“Pas un terrain de golf, mais un petit espace récréatif”

AUSTIN. Le controversé aménagement situé à 400 mètres du lac Memphrémagog à Austin ne serait pas un traditionnel terrain de golf, mais un “petit espace récréatif”, aux dires du propriétaire Glenn J. Chamandy. 

Dans une déclaration écrite transmise ce mardi 2 septembre, il tient à préciser que ces travaux ne représentent seulement 1,5 % de la propriété. Par ses commentaires, il espère “rétablir les faits”.

Selon lui, les reportages des dernières semaines sont “exagérés et déformés”, tout en colportant de fausses allégations.

“Il est important de préciser que les rives et le terrain demeurent intacts et préservés, ajoute le PDG de l’entreprise Gildan. Les travaux ont été volontairement arrêtés le 15 août, et notre intention a toujours été de collaborer de façon ouverte et constructive avec les autorités concernées, en utilisant les canaux appropriés pour fournir toute la documentation nécessaire et assurer une conformité complète avec les exigences applicables”.

“Nous réaffirmons qu’il n’y a ni dommage à l’environnement, ni rejet illégal dans le lac, ni terrain de golf. Ces affirmations sont inexactes, non fondées et fausses, déplore-t-il. Malheureusement, il est souvent facile de cibler ceux qui sont perçus comme riches ou prospères afin de servir des intérêts personnels. Ma famille ne devrait pas être utilisée comme tremplin pour de telles ambitions.”

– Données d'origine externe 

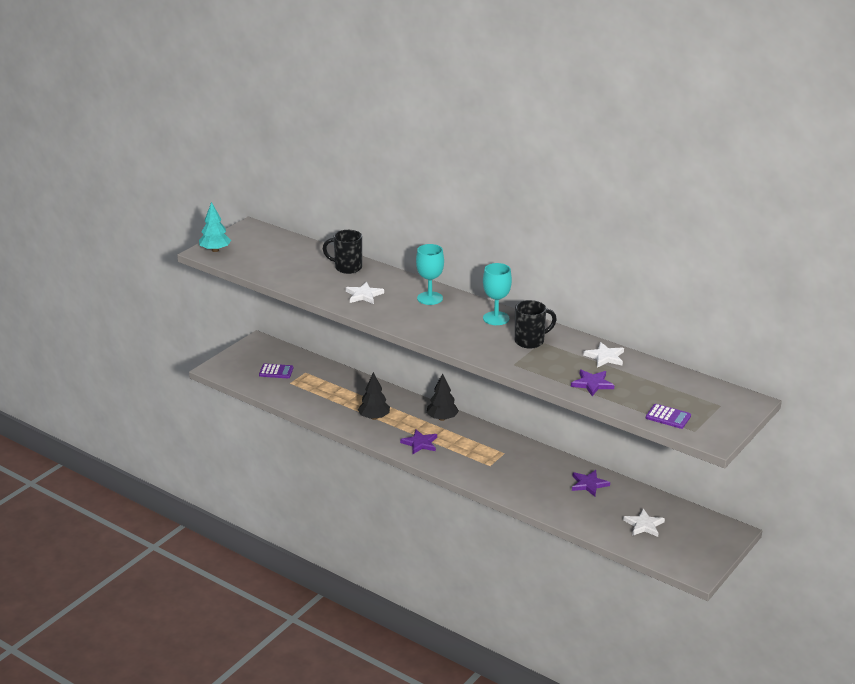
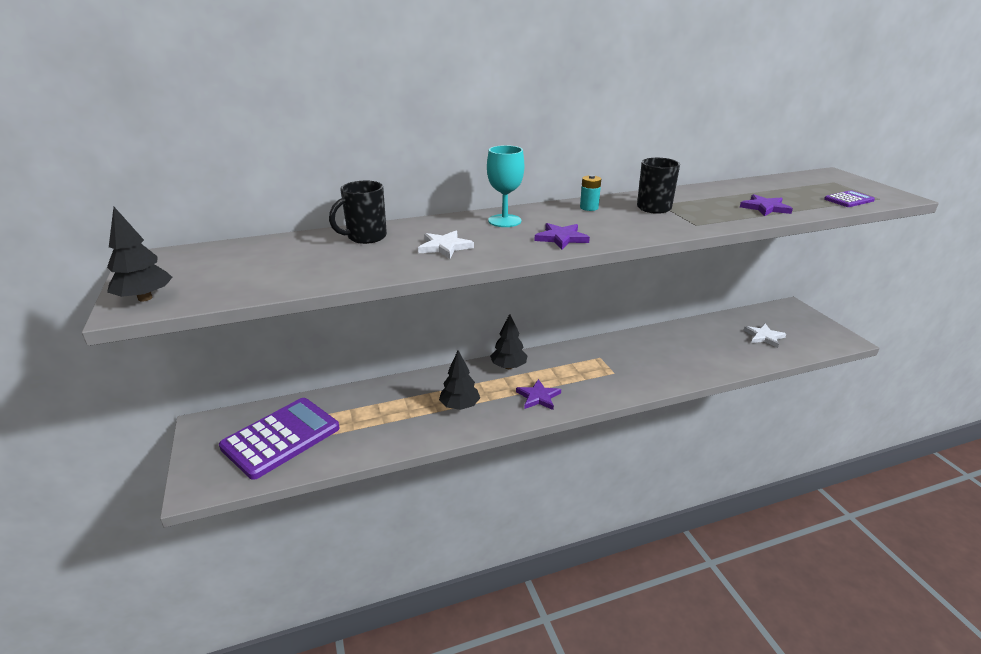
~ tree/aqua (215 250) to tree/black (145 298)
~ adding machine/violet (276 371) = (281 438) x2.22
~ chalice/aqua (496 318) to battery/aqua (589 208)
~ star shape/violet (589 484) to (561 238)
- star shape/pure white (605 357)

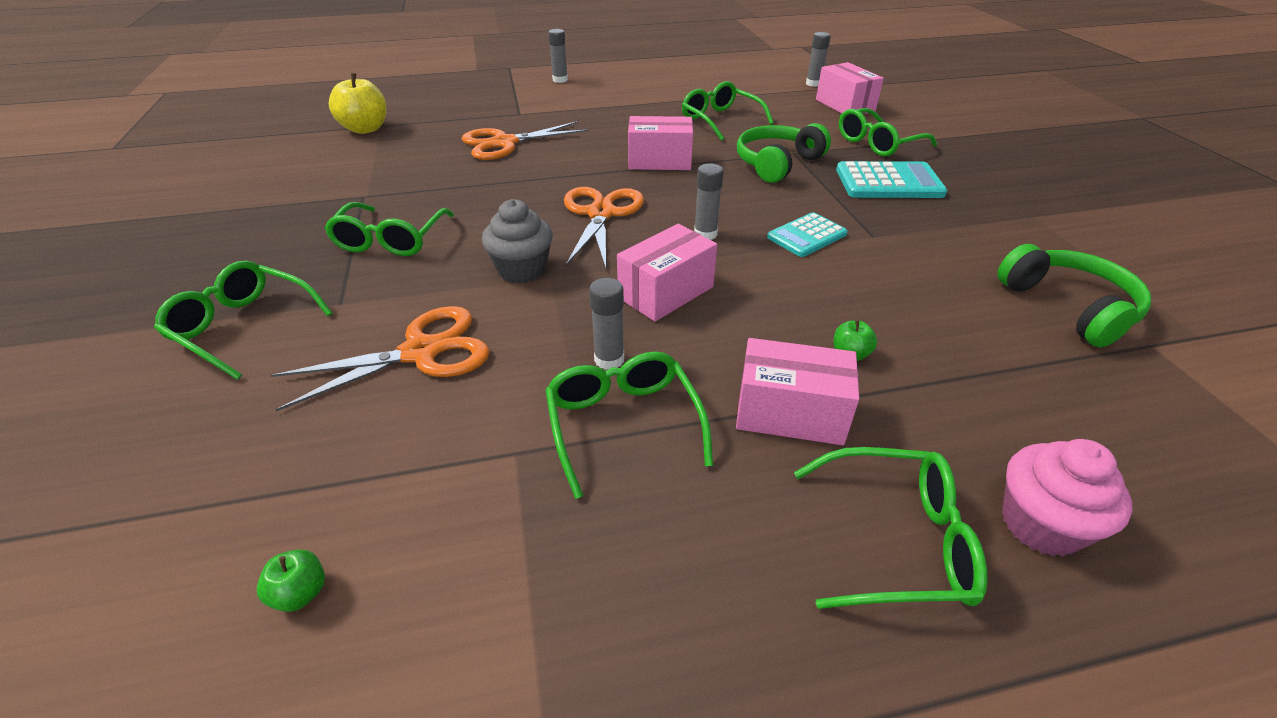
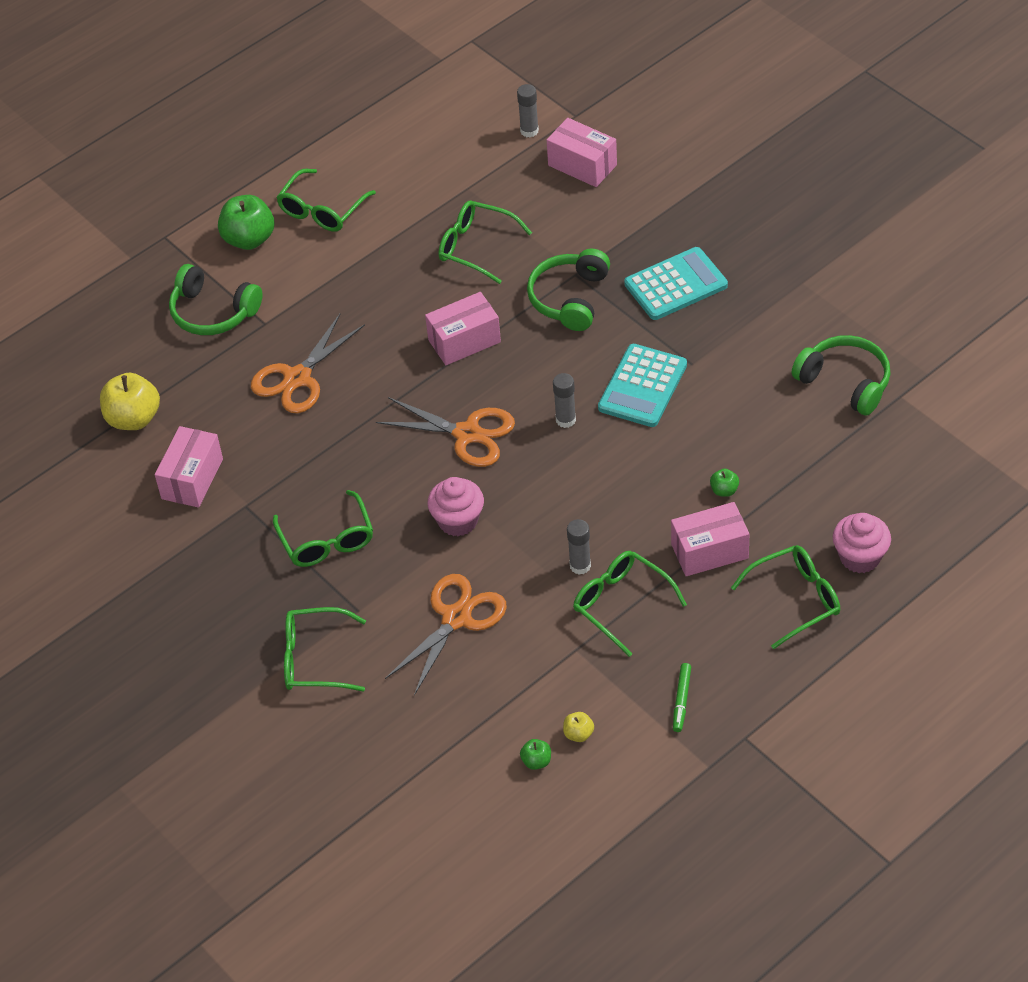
~ cupcake/gray (522 270) to cupcake/pink (458 521)
~ glue stick/gray (560 80) to apple fruit/leaf-green (249 239)
~ shears/bright orange (601 214) = (467 434) 135 degrees clockwise
~ box/pink (666 292) to (192 479)
~ adding machine/aqua (807 236) = (643 386) x1.53
~ spectacles/leaf-green (877 143) to (322 210)
+ over-ear headphones/leaf-green (213 312)
+ apple fruit/bright yellow (578 734)
+ felt pen/leaf-green (681 700)

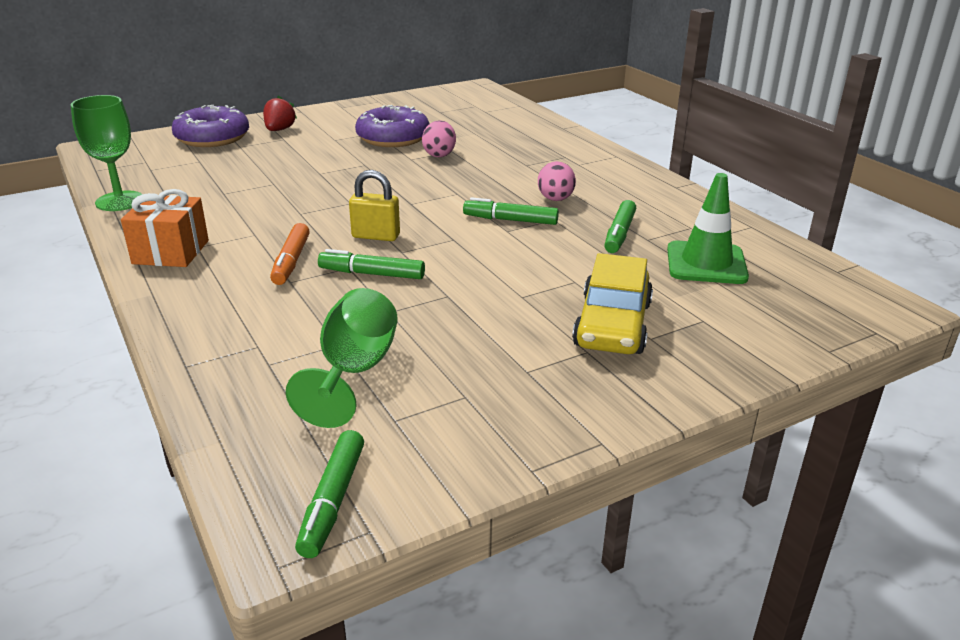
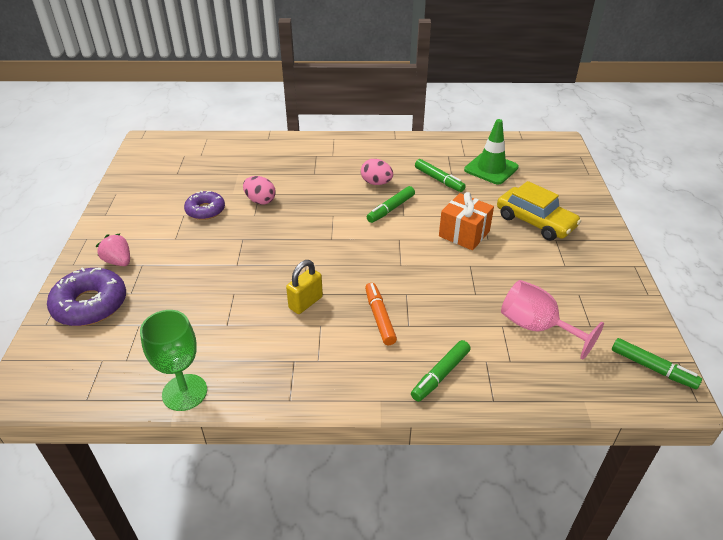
~ present/bright orange (171 252) to (464 234)
~ strawberry/crimson (279 130) to strawberry/pink (118 261)
~ felt pen/bright orange (291 261) = (379 317) 135 degrees counterclockwise
~ chalice/leaf-green (354 372) to chalice/pink (536 327)
~ felt pen/leaf-green (372 274) to (440 375)
~ small lock/bright yellow (376 236) to (305 303)
~ donut/violet (393 138) = (205 210) x0.64

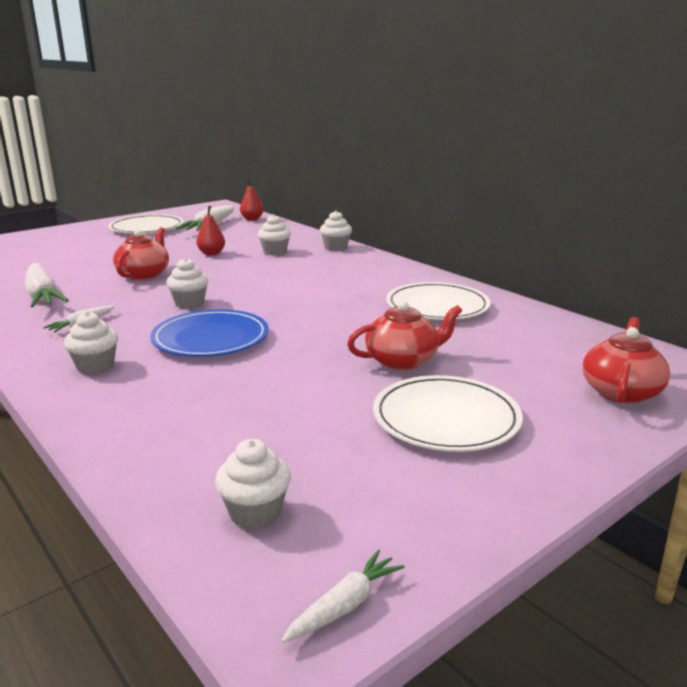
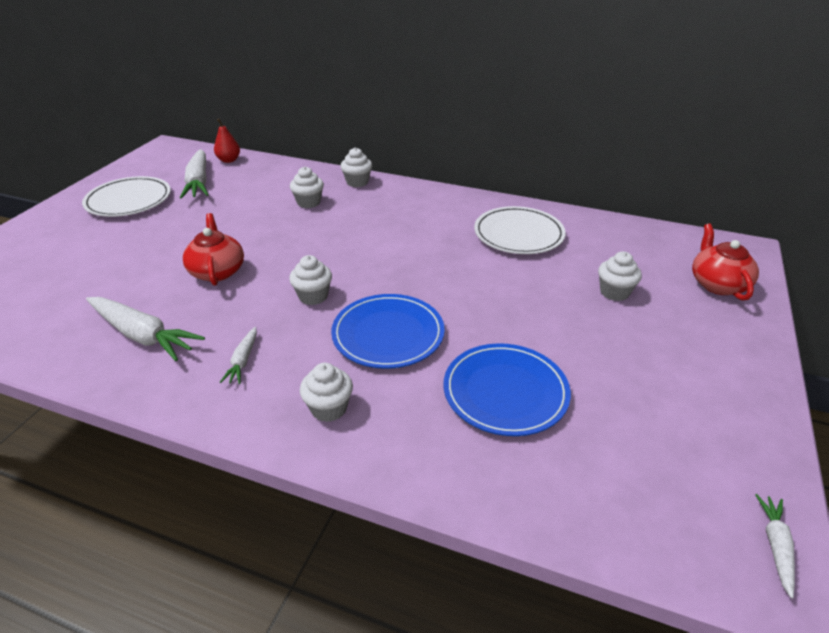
- pear fruit/crimson (211 253)
~ cupcake/pure white (255 512) to (614 292)
- teapot/crimson (403 361)
- plate/pure white (446 418)
+ plate/royal blue (505 392)

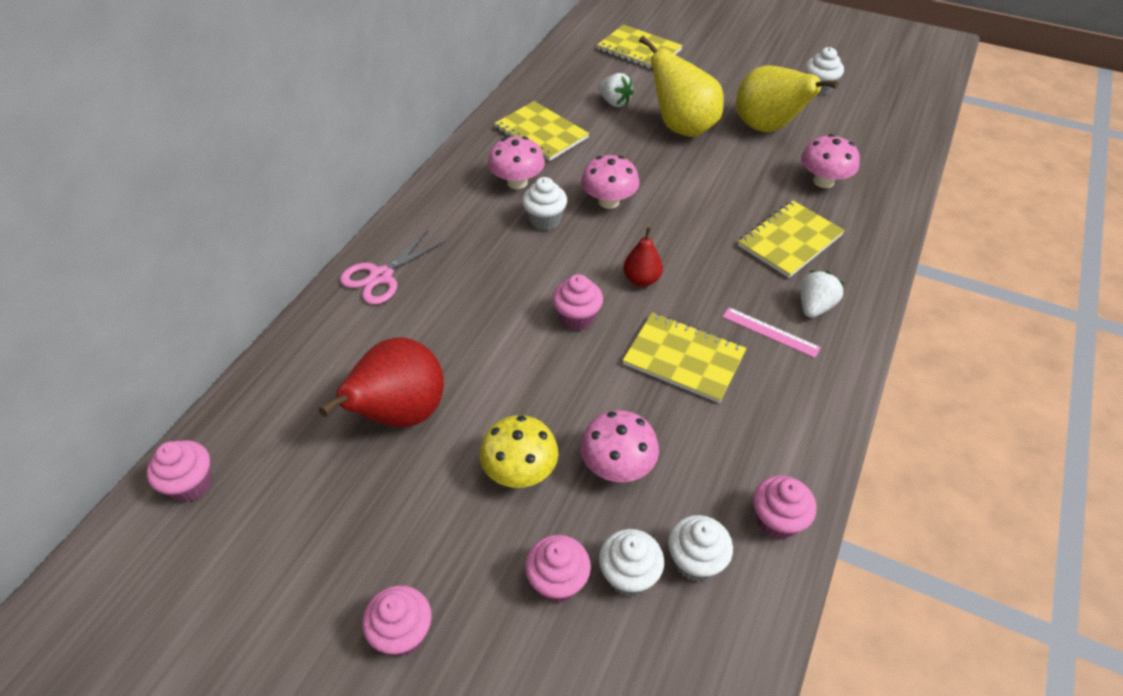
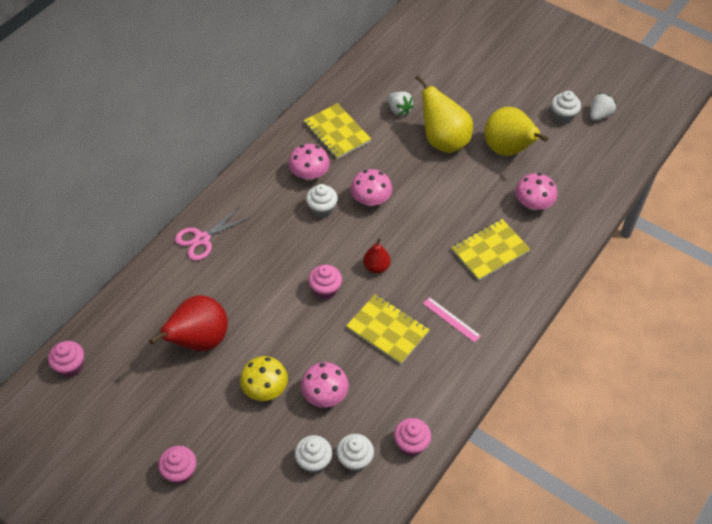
- cupcake/pink (558 581)
- notepad/bright yellow (639 50)
~ strawberry/pure white (814 306) to (599 115)

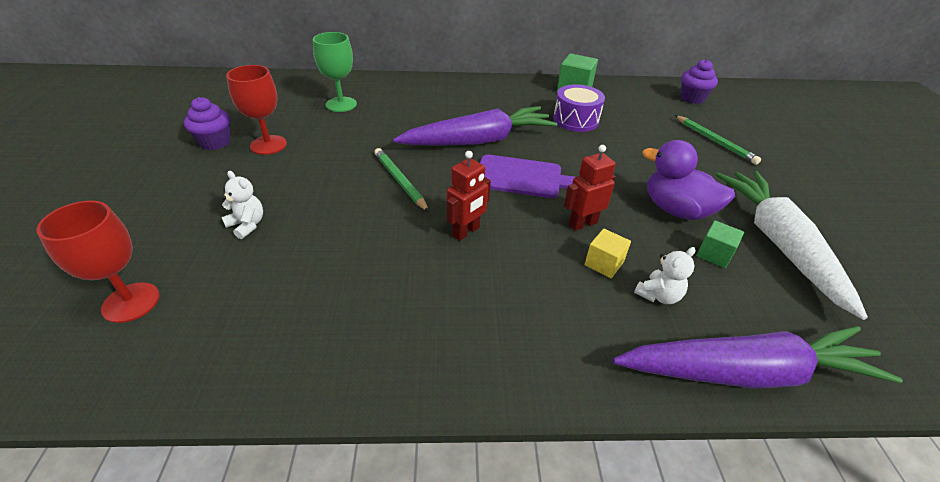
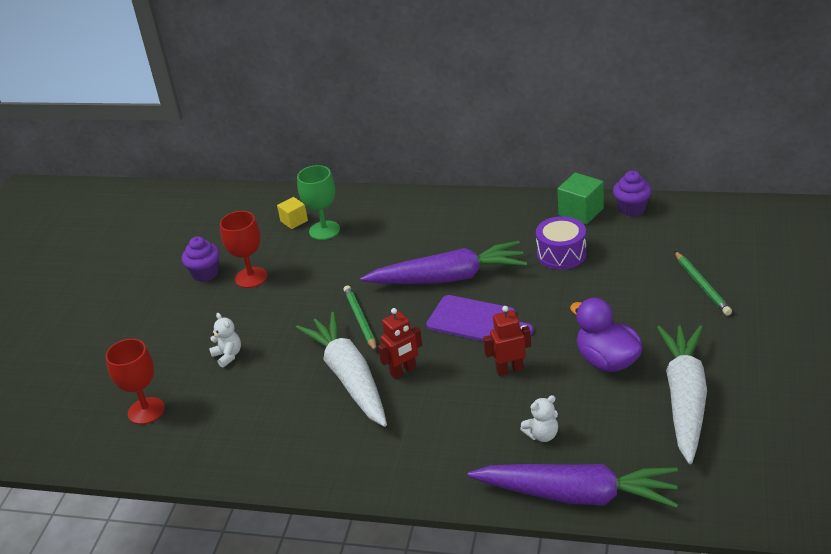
~ cube/bright yellow (604 263) to (294 221)
~ cupcake/violet (692 98) to (632 209)
- cube/leaf-green (714 254)
+ carrot/pure white (349 378)

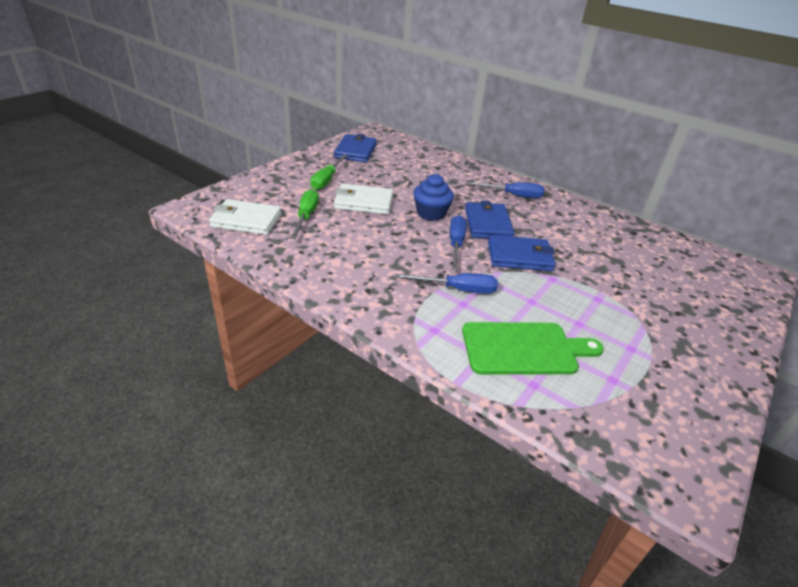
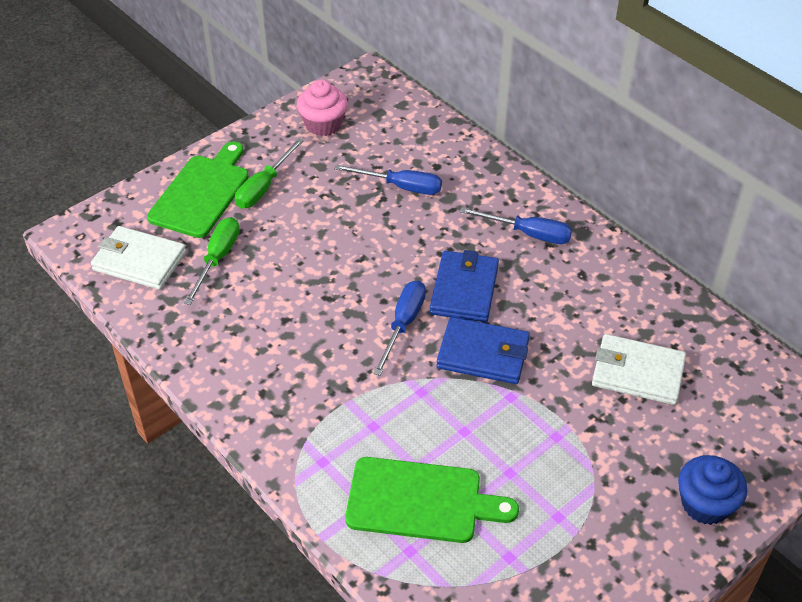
~ billfold/royal blue (355 151) to cupcake/pink (323 124)
~ billfold/pure white (363 202) to (637 373)
~ flat screwdriver/royal blue (457 289) to (401 187)
~ cupcake/royal blue (431 213) to (705 504)
+ chopping board/leaf-green (202 193)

M. Chamandy cible notamment la présidente du groupe Memphrémagog Conservation Inc. (MCI), Johanne Lavoie, pour la propagation de “fausses informations”. “Si ses préoccupations étaient réellement environnementales, il existe des enjeux beaucoup plus pressants à traiter, comme la coupe d’arbres sur les rives, le niveau bas des eaux qui empêche les résidents d’utiliser leurs embarcations, la prolifération d’algues, ou encore les poissons malades.”

Rappelons que ces travaux font l’actualité depuis quelques semaines. Le MCI dénonce ce chantier, tandis que le ministère de l’Environnement et la Commission de protection du territoire agricole du Québec (CPTAQ) jugent ces travaux illégaux. Ces deux instances exigent le remise du terrain dans son état original.